→ **Goal of the exercise**
Read through the data and report every line in which the word "situé" occurs.

→ **Material to process**

^^^^^^^^

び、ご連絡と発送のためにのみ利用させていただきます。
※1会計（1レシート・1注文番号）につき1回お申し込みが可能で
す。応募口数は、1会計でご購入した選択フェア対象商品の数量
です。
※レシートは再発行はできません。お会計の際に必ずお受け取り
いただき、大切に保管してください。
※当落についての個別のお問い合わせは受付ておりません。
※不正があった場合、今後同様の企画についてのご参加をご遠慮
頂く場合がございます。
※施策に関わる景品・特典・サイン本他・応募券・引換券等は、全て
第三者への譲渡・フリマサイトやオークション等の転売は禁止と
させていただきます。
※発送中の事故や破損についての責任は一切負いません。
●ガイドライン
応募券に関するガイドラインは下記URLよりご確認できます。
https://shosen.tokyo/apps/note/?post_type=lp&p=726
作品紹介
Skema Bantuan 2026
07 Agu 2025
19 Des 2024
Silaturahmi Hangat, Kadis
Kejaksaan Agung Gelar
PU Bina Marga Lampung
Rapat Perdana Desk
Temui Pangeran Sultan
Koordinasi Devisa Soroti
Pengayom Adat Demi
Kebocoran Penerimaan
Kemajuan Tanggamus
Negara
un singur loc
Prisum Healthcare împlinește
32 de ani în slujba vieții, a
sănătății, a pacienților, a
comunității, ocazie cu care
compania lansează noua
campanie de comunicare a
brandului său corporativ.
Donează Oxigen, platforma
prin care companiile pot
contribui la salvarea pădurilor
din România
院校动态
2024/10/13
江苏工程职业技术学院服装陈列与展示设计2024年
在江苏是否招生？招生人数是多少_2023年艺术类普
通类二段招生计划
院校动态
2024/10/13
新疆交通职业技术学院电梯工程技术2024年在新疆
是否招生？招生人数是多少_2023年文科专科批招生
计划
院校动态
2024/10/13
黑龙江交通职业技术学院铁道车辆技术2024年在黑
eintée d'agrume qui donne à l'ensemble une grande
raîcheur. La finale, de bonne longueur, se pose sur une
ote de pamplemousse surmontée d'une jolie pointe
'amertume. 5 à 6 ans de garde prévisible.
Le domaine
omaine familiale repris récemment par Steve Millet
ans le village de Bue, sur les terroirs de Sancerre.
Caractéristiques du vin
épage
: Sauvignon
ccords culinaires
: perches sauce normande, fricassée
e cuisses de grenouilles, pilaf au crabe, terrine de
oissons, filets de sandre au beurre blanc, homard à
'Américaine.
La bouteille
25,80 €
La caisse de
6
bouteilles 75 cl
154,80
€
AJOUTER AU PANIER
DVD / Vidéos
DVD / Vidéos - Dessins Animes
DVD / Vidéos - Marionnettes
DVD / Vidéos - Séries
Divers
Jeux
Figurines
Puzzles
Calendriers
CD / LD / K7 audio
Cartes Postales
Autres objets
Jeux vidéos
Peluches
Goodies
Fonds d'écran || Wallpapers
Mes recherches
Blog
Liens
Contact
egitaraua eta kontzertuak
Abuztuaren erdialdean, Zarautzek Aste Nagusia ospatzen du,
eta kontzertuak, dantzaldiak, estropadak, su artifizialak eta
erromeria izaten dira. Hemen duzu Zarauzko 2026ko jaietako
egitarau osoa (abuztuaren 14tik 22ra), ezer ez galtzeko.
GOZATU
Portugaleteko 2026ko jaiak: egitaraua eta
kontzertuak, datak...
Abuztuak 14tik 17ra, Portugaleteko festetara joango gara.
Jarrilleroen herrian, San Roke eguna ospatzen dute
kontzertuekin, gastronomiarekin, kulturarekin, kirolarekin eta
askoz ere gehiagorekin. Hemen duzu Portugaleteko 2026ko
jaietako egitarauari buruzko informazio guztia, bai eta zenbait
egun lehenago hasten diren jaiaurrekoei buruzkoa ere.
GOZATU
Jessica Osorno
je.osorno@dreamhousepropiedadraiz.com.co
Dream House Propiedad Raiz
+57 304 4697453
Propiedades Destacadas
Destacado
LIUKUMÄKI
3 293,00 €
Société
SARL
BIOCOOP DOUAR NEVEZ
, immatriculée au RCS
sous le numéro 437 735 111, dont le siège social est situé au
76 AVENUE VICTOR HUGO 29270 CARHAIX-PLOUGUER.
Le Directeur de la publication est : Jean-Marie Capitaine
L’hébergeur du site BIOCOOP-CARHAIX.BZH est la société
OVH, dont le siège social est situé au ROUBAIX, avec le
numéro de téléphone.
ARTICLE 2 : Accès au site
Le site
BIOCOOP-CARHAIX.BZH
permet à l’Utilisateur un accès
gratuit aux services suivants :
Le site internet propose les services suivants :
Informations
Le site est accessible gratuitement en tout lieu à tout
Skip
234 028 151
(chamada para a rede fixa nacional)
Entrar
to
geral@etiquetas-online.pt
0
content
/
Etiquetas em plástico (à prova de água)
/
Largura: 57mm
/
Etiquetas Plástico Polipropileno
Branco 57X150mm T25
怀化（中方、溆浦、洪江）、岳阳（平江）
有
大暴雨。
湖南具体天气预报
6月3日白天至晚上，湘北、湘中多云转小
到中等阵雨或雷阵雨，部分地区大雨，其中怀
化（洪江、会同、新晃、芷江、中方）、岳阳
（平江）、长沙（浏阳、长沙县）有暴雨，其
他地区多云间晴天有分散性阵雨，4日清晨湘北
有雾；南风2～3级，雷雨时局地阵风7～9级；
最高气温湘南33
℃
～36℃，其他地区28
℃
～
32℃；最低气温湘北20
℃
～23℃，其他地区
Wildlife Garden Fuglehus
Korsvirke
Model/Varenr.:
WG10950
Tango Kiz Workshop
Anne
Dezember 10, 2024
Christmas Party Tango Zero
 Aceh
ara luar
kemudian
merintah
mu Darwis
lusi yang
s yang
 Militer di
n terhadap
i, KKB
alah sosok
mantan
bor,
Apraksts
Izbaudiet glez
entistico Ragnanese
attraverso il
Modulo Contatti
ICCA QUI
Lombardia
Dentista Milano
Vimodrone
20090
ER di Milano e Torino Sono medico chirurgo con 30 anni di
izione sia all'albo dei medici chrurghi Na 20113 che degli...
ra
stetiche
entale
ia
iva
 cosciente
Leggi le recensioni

^^^^^^^^

→ **Result of the task**
sous le numéro 437 735 111, dont le siège social est situé au
OVH, dont le siège social est situé au ROUBAIX, avec le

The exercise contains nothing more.